**WRITTEN TASK:** Scan the entries below and extract each line with the word "React" in it.

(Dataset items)
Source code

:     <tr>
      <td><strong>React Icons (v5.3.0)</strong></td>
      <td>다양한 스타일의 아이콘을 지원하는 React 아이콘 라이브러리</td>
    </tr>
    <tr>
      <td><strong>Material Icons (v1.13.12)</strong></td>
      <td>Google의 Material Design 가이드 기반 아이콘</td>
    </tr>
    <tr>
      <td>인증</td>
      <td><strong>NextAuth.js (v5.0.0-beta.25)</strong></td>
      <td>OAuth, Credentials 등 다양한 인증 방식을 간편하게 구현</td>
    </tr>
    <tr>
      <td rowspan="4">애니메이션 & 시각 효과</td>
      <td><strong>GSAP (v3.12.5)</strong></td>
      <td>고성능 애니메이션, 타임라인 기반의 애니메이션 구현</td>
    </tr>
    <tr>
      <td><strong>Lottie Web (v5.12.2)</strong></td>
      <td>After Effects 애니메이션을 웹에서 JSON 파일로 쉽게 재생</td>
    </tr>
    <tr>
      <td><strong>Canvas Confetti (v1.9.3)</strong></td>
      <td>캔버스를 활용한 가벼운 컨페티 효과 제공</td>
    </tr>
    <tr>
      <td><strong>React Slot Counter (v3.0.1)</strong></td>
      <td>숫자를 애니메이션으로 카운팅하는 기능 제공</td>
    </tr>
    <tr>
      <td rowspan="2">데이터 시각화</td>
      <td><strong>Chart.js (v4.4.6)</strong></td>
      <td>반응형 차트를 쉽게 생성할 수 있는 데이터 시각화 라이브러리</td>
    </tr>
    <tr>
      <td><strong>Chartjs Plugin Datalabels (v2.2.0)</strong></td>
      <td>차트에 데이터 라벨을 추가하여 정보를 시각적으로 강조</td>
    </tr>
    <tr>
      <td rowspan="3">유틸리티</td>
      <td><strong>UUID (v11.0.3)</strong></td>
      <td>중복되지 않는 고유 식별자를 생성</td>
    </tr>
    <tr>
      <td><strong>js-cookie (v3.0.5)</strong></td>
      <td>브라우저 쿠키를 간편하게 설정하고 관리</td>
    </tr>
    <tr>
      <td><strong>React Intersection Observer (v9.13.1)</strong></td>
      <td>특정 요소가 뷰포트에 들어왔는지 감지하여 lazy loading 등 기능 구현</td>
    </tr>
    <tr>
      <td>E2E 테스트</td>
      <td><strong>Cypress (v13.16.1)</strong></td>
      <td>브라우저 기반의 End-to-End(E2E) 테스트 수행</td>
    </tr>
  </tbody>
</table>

**ANSWER BOX:**
      <td><strong>React Icons (v5.3.0)</strong></td>
      <td>다양한 스타일의 아이콘을 지원하는 React 아이콘 라이브러리</td>
      <td><strong>React Slot Counter (v3.0.1)</strong></td>
      <td><strong>React Intersection Observer (v9.13.1)</strong></td>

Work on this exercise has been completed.